Nordland County Commissioner for Trade
- In office 18 September 2015 – 15 September 2017
- Cabinet Chair: Tomas Norvoll
- Preceded by: Arve Knudsen
- Succeeded by: Ingelin Noresjø

Personal details
- Born: 9 January 1972 (age 54) Harstad Municipality, Troms, Norway
- Party: Socialist Left
- Children: 2
- Alma mater: University of Tromsø
- Occupation: Teacher Politician

= Mona Fagerås =

Norwegian politician

Mona Lill Fagerås (born 9 January 1972) is a Norwegian teacher and politician. A member of the Socialist Left Party, she served as a member of the Storting for Nordland from 2017 to 2025 and previously served as the Nordland County Commissioner for Trade from 2015 to 2017.

==Political career==
===Local politics===
She was a member of the Vestvågøy Municipal Council between 2003 and 2011 and the Vestvågøy formannskap between 2011 and 2015. She also served as the deputy leader of the Nordland Socialist Left Party from 2014 to 2016.

Fagerås served as the Nordland County Commissioner for Trade in Tomas Norvoll's county cabinet between 2015 and 2017, when she resigned after winning a seat at the 2017 parliamentary election.

===Parliament===
Fagerås was elected as a regular representative to the Storting from Nordland at the 2017 election and won re-election in 2021. She announced in May 2024 that she wouldn't seek re-election at the 2025 election.

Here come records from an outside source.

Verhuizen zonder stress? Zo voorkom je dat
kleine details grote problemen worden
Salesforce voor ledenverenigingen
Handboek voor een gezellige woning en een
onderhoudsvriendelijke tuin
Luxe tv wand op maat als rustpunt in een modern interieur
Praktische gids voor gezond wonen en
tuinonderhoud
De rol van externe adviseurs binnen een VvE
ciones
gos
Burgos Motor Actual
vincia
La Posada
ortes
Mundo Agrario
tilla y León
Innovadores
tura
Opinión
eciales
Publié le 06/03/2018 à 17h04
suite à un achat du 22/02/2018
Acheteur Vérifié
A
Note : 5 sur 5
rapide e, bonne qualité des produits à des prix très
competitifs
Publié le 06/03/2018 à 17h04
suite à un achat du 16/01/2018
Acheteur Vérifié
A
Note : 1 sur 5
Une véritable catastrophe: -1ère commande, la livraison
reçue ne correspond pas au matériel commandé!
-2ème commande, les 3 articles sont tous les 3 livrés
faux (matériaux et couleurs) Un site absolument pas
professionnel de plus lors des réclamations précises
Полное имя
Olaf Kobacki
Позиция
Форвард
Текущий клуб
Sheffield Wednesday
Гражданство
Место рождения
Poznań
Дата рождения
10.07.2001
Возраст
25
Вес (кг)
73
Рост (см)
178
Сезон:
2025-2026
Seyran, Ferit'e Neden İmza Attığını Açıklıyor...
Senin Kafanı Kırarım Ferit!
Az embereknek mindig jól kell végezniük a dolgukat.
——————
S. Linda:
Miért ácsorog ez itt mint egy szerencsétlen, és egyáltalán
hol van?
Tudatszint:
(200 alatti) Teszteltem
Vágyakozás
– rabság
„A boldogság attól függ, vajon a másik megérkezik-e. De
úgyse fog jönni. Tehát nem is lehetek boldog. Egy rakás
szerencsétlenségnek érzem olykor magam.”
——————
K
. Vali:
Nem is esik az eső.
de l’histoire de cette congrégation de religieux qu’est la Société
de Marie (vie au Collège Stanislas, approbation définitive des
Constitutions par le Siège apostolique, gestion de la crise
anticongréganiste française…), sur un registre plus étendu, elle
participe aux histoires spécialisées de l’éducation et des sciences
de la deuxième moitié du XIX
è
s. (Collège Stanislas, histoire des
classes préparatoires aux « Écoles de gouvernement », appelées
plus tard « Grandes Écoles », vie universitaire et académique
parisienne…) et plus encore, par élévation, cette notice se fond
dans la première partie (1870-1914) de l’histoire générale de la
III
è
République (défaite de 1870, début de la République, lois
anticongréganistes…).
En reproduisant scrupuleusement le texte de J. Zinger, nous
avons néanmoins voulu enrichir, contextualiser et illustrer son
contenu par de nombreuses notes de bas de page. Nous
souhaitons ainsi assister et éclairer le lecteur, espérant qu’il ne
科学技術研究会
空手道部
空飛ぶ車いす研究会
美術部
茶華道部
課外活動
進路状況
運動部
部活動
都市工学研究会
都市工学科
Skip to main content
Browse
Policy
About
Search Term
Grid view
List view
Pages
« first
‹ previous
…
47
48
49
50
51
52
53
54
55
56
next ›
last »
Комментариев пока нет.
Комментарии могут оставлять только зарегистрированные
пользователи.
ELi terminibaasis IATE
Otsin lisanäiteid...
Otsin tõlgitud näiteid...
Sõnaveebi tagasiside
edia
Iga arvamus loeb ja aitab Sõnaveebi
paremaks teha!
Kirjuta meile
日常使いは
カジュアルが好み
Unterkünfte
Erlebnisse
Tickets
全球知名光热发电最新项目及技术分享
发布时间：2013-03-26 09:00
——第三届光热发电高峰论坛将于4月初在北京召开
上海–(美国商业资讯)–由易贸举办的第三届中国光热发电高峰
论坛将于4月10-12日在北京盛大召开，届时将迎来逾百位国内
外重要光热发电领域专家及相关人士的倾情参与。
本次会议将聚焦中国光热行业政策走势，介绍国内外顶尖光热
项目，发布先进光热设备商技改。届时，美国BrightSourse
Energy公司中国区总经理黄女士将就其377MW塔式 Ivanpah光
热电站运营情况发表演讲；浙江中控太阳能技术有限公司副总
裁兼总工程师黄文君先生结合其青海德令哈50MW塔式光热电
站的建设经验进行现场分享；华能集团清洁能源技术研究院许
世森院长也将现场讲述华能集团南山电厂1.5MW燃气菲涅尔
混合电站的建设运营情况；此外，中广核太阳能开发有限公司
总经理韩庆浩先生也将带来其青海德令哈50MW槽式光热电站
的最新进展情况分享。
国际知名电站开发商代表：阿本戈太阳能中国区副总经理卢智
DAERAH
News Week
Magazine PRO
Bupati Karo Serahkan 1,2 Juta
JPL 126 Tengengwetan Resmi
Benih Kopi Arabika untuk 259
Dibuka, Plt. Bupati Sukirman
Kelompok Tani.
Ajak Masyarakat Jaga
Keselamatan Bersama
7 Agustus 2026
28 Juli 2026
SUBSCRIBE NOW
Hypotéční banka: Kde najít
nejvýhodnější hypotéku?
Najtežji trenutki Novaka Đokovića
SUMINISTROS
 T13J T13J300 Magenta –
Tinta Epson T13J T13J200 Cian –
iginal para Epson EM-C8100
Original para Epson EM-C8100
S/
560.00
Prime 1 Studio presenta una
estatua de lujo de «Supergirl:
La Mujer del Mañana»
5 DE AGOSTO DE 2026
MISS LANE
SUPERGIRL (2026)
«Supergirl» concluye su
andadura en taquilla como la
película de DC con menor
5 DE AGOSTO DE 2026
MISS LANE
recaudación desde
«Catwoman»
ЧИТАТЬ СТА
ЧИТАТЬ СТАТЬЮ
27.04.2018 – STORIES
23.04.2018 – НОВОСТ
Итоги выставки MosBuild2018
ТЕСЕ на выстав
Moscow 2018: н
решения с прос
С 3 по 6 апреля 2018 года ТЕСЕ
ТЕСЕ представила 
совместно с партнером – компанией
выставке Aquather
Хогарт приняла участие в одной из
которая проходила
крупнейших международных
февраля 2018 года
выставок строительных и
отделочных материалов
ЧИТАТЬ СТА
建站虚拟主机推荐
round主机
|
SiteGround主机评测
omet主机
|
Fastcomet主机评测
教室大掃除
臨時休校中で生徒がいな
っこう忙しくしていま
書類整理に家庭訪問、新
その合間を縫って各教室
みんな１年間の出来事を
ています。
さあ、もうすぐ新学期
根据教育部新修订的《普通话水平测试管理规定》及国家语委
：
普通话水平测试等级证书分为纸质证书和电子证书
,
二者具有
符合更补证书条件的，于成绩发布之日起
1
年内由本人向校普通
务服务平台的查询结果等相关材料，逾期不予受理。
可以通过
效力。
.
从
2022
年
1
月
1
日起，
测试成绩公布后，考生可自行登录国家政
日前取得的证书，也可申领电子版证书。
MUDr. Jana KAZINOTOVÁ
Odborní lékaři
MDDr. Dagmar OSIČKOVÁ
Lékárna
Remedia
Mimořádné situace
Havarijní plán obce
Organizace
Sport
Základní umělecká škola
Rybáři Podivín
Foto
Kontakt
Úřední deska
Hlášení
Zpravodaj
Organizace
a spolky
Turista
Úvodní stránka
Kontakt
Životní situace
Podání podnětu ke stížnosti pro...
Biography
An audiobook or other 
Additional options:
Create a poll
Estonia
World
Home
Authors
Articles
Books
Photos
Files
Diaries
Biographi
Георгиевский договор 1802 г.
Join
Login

In parliament, she sat on the Election Committee from 2017 to 2018 and the Standing Committee on Education and Research from 2017 to 2021. She was also her party's deputy whip from 2019 to 2021. During her second term, she sat on the Preparatory Credentials Committee and the Standing Committee on Transport and Communications, while also serving as a deputy member to the Election Committee.

==Civic career==
In her capacity as a teacher, Fagerås has worked at several elementary schools throughout her civilian career. These include Lindeberg in Oslo from 1995 to 1999, Leknes and Ballstad in Vestvågøy from 1999 to 2001 and 2002 to 2013 respectively, and Lamarka in Sortland Municipality from 2001 to 2002. She also served as the principal of Opdøl and Busknes elementary schools from 2012 to 2013 and 2014 to 2015 respectively.

In June 2025, she was hired as the municipal director for youth development in her municipality of residence, Vestvågøy.

==Personal life==
Fagerås was previously married and divorced in 2013. She has two children from said relationship, one daughter and one son, whom she has raised as a single mother.